A Target spokeswoman, however, told The Post in a written statement that “Target is not affiliated with Instacart and is not responsible for prices on the Instacart platform.” The Target spokesperson declined to comment on whether the retailer was reviewing Instacart’s practices at its stores.

 

Albertsons, which owns Safeway, did not immediately respond to The Post’s request for comment.

 

With grocery prices up 25% since the pandemic, President Trump over the weekend ordered a sweeping investigation into food price-fixing allegations. Several Dem lawmakers have accused food conglomerates of price gouging.

 

Instacart powers e-commerce for Stew Leonard’s, which operates more than a half dozen supermarkets across the New York metro area. But Instacart has never approached Stew Leonard’s to do variable pricing within the same store — and the grocer says it never would.

 

“We would never price customer A differently from customer B,” the grocer’s chief marketing officer, Tammy Berentson told The Post. “We would have nothing to gain. It’s unfair. We are transparent about our pricing and we want to be fair to our customers and for our customers to trust us.”

 

At a Safeway in Washington, DC, a couple of shoppers paid as little as $3.99 for a dozen Lucerne eggs, while others coughed up $4.79 for the same carton. At that same store, some shoppers paid $2.99 for a box of Signature SELECT Corn Flakes, while others were charged as much as $3.69.

 

A box of Premium Original Saltine Crackers at a Target in North Canton, Ohio, cost $3.99 for some Instacart customers, and $4.59 and $4.69 for some others.

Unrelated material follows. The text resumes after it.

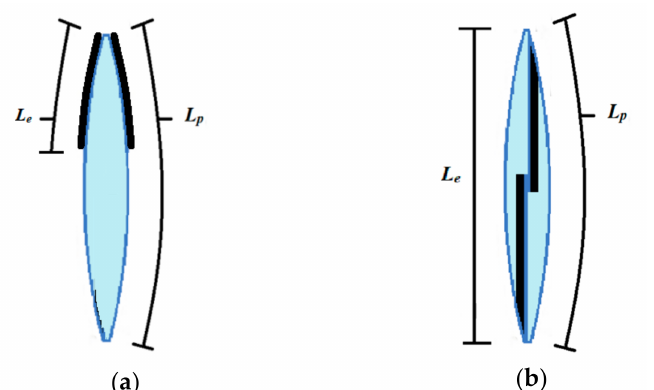
Figure 8. (Above) [3] ( a ) Depiction of the electrode coverage for the peano HASEL design with the zip mechanism. ( b ) Depiction of the electrode coverage of the sliding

Some shoppers paid $1.19 for store-brand farfalle pasta at the same Target, while others were charged $1.43.

 

Instacart charged shoppers at least four different prices on Wheat Thins at a Safeway in Seattle, at $3.99, $4.31, $4.69 and $4.89.

 

“Instacart is a black hole for the retailer,” an industry executive told The Post. “The classic rub in the scenario is ‘Whose customer is it’ – Instacart’s or the grocer’s?'”

 

“The problem is the retailers got into Instacart because it gives them an online presence, but then the pandemic occurred and they realized that they don’t have any visibility into the customer transactions,” the executive added.

 

The price changes are powered by Eversight, a software firm that Instacart acquired in 2022.

 

In a call with investors last year, Instacart CEO Fidji Simo said the new AI technology “helps retailers dynamically optimize their pricing both online and in-store to really figure out which categories of products a customer is more price sensitive on versus less price sensitive on and really adjust their prices based on that information.”